The new rules ask FAS research groups to rank their tasks by priority, Ismail-Beigi said, and redefine the 5 percent share of supercomputer access that faculty research groups have traditionally been granted to account for the different processing capacities that the computer clusters have.

Under the University’s former policy, the majority of FAS research groups were granted 5 percent shares of total access to Yale’s supercomputers, high performance computing specialist Andrew Sherman said. But that figure did not account for differences between the power and speed of various computers, he added.

Sherman explained that smaller FAS work group tasks should be performed on Yale’s smaller supercomputers, while larger tasks requiring more memory should be reserved for Yale’s most powerful supercomputer, Bulldog O. Ismail-Beigi said ITS is working to design a queuing system that will determine which tasks should be conducted on certain machines, and at what times, to maximize efficient use of those computers.

“Heavy hogs should run at low priority and save up some of their time,” Ismail-Beigi said. “We want users to think a bit about what it is they are trying to accomplish.”

Though the new policy has been approved, Sherman said research groups will continue operating under the old system until ITS finalizes its new method for calculating access to supercomputers.
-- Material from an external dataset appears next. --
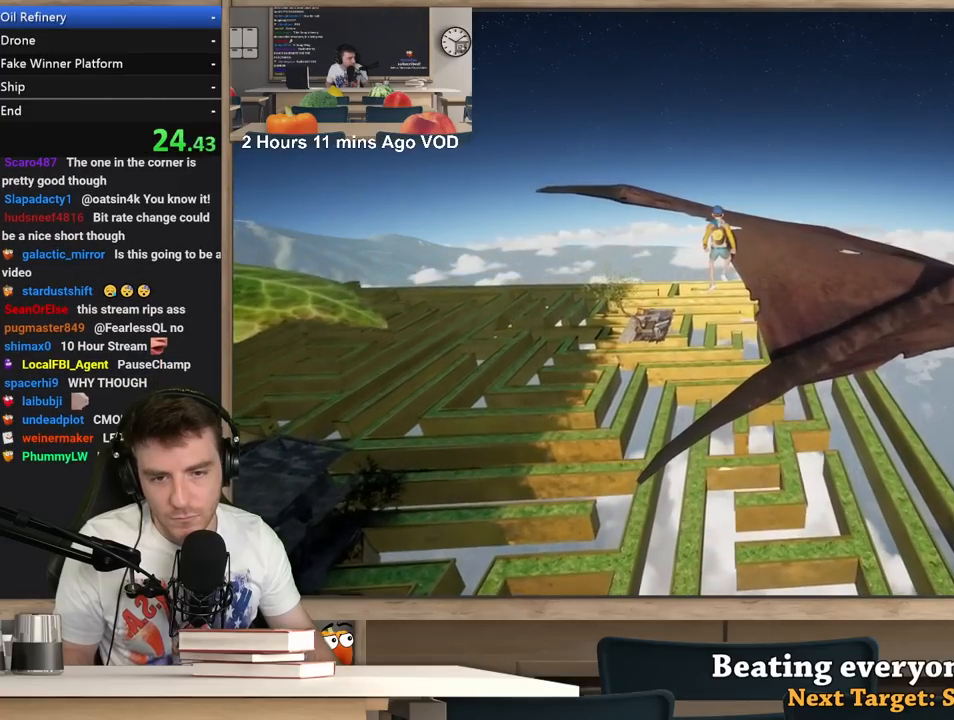
{"keys": [], "mouse": ["right"], "events": [[83, "d", "down"], [233, "s", "down"], [317, "s", "up"], [467, "d", "up"]]}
The updated system will weigh the priority levels that FAS research groups assign to their jobs, memory and power requirements, and past resource usage by groups when determining where jobs will fall in the queue, Ismail-Beigi said. For example, he said, a group that constantly files its tasks as high priority would likely use up its 5 percent allocation more quickly than a group that has tasks of different priority levels.

Deputy Provost for Science and Technology Steven Girvin said in an email Monday that the University’s investment in high performance computing has both helped faculty recruitment and advanced faculty research. He said researchers can choose to purchase additional access to supercomputers if they feel a job would require more space than the standard 5 percent, adding that grant funding is available for that purpose.
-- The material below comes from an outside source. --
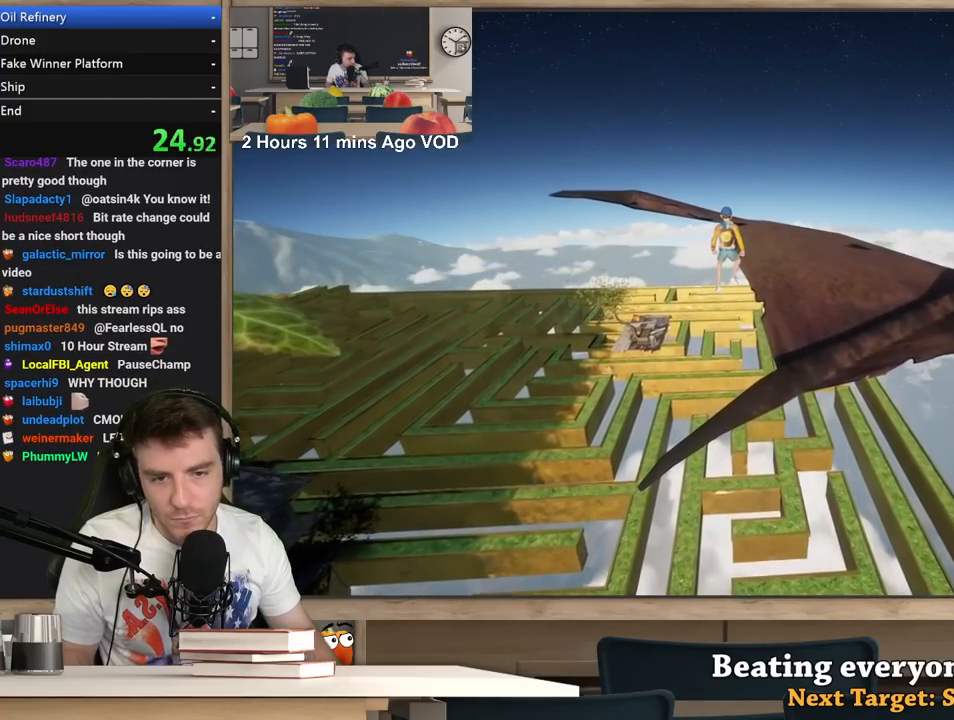
{"keys": [], "mouse": ["right"], "events": [[250, "s", "down"], [333, "s", "up"]]}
Sherman said Yale’s supercomputer capabilities have doubled since the University acquired Bulldog O in spring 2011 and made it available for use that fall.

“[Bulldog O] was a big shot in the arm for us,” Sherman said. “We have seen a significant number of research publications and results that have come from using these clusters. [Yale has] hired faculty who insisted on better access to high performance computers.”

More than 100 research groups that use Yale’s five computing clusters, of which 39 groups have a total of 214 individual accounts on Bulldog O alone, Sherman said. Programs conducting research on the machines range from the Physics Department to the School of Music, he said. Sherman added that the Geology & Geophysics research team is granted roughly one-third of Bulldog O’s usage, because the team paid for about one third of the computer’s costs.

Bulldog O can process at 52.53 trillion calculations per second.